> **CONSEGNA**
Trascrivi parola per parola la parte del brano sulla raccomandazione che va da "Nel mondo accademico, difatti, vige" a "una comunità postale.".

══ BRANO ══

Dalla Referenza Alla
Preferenza
Esistono più livelli di raccomandazione: c’è quella del
potente, del cliente, del connivente, del parente. Nel caso della Cancellieri e
della Ligresti qualche dubbio sull’opportunità dell’intervento del ministro
sorge….
Qualche settimana fa
ho osato infrangere un tabù. Ho scritto un elogio della raccomandazione, nero
su bianco in questa rubrica. Quella fra universitari, però, soltanto quella. La
spinta del maestro ai propri allievi, per aiutarli a farsi largo nei concorsi.
Nel mondo accademico, difatti, vige la regola della cooptazione: spetta al
cattedratico di storia dispensare le cattedre di storia, non può certo farlo
l’assessore. E quasi sempre il cattedratico conosce il perché le selezioni
universitarie sono ben diverse da un concorso alle poste. D’altronde c’è una
comunità scientifica, ma non esiste una comunità postale.

═══
══ DATI FORNITI ══

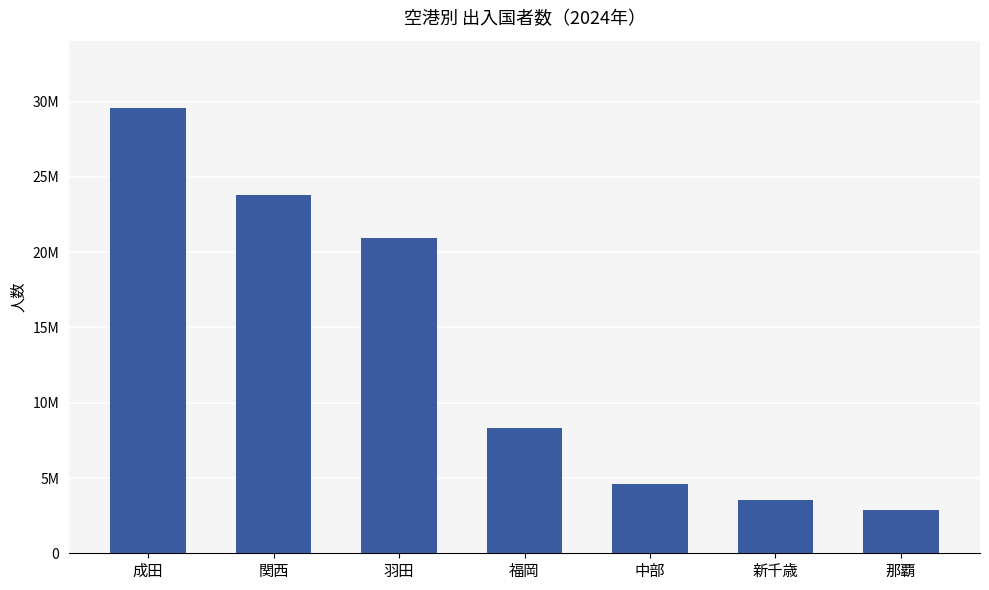

What is the sum of all values?

93639049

═══

> **SOLUZIONE**
Nel mondo accademico, difatti, vige la regola della cooptazione: spetta al
cattedratico di storia dispensare le cattedre di storia, non può certo farlo
l’assessore. E quasi sempre il cattedratico conosce il perché le selezioni
universitarie sono ben diverse da un concorso alle poste. D’altronde c’è una
comunità scientifica, ma non esiste una comunità postale.